Las mismas naturalezas viciadas por su mala voluntad son malas en cuanto que son viciosas, pero en
cuanto naturalezas, son buenas. Y cuando una naturaleza corrompida sufre castigo, hay otro bien,
además de la misma naturaleza: el de no quedar impune. Esto es justo, y todo lo justo es un bien, sin
género de dudas. Nadie sufre castigo por sus defectos naturales, sino por los voluntarios. Y el vicio que
por efecto de la costumbre se ha arraigado fuertemente, hasta formar una segunda naturaleza, tuvo su
origen en la voluntad. Hablamos ahora de los vicios de la naturaleza dotada de una mente capaz de la
luz intelectual, que discierne lo justo de lo injusto.

CAPÍTULO VII

NO HAY QUE BUSCAR UNA CAUSA EFICIENTE DE LA MALA VOLUNTAD

Que nadie se empeñe en buscar una causa eficiente de la mala voluntad. No es eficiente la causa, sino
deficiente, puesto que la mala voluntad no es una eficiencia, sino una deficiencia.

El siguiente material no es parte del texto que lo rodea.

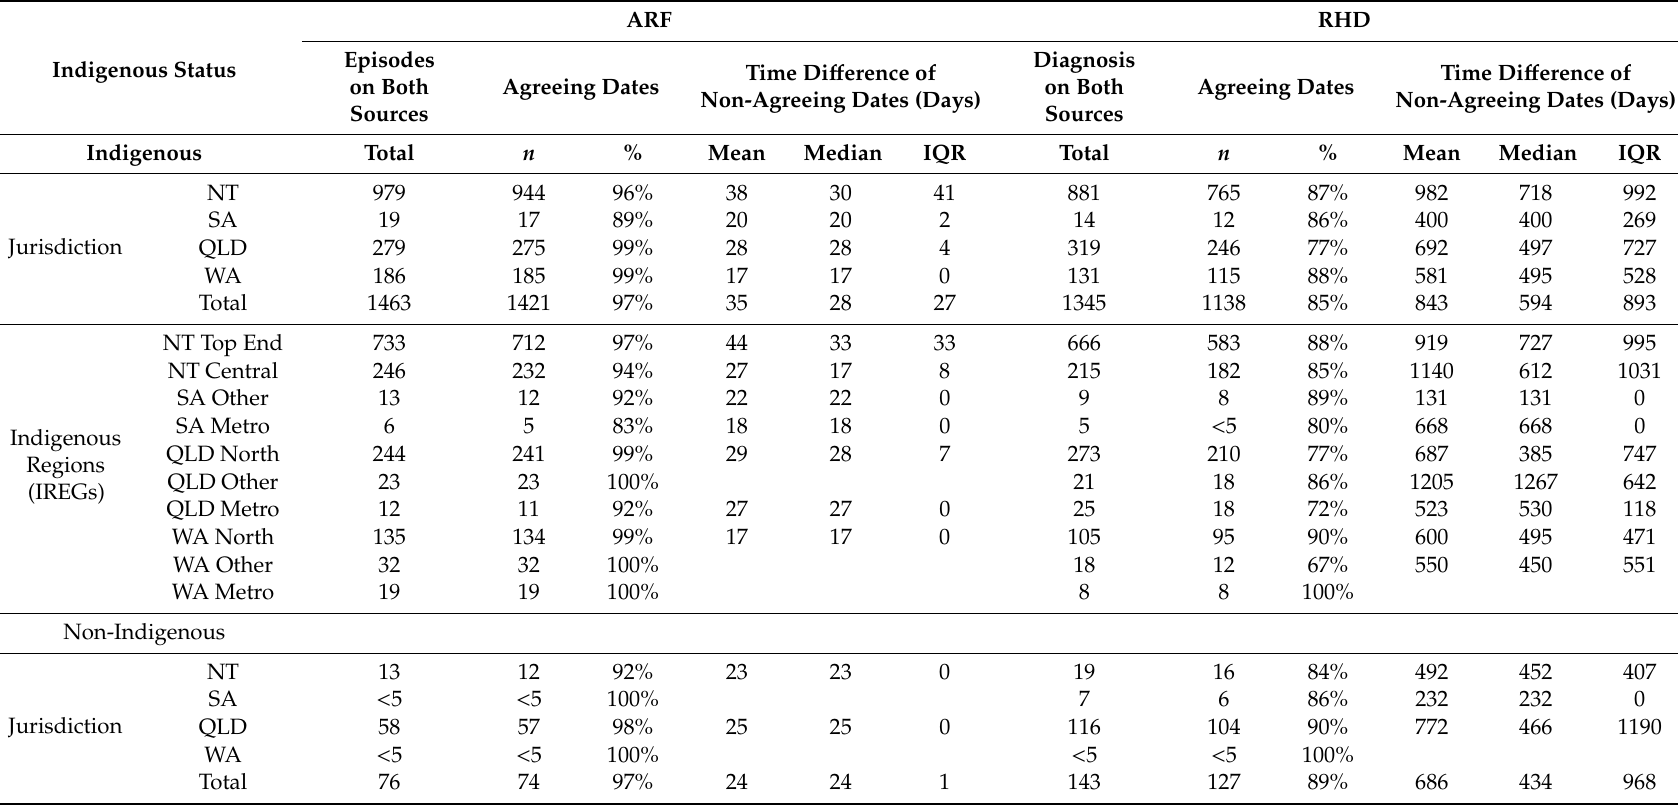
Table A4. Sensitivity analysis on the agreement between recorded diagnosis dates based on a 14-day grace period for ARF episodes and a 90-day grace period for RHD diagnosis by Indigenous status, jurisdiction and Indigenous regions.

Así es: apartarse de
lo que es en grado supremo para volverse a lo que es en menor grado; he ahí el comienzo de la mala
voluntad. Querer encontrar las causas de estas defecciones, dado que no son eficientes, sino deficientes;
es como si alguien quisiera ver las tinieblas u oír el silencio. Ambas cosas nos son conocidas por los ojos
unas y por los oídos el otro, pero no precisamente porque las lleguemos a sentir, sino por la privación
de sensación.

Que nadie busque saber de mí lo que yo sé que no sé, excepto, tal vez, el aprender a ignorar lo que es
preciso saber que no se puede saber. Cierto, lo que se conoce no por su percepción, sino por su
privación, de alguna manera se conoce ignorándolo -si es que así podemos hablar y entender- y se lo
ignora conociéndolo. Así, cuando la vista del ojo corporal se proyecta hacia las formas materiales, en
ninguna parte ve las tinieblas, a no ser cuando comienza a no ver. Lo mismo ocurre cuando se trata del
silencio: sólo le corresponde al oído el percibirlo, pero con la particularidad de que lo percibe sólo cuando
no oye nada. Igual sucede en lo que se refiere a las formas inteligibles: nuestra mente las percibe
entendiéndolas. Pero cuando faltan, se da cuenta, ignorándolas. Por eso, ¿quién conoce los pecados?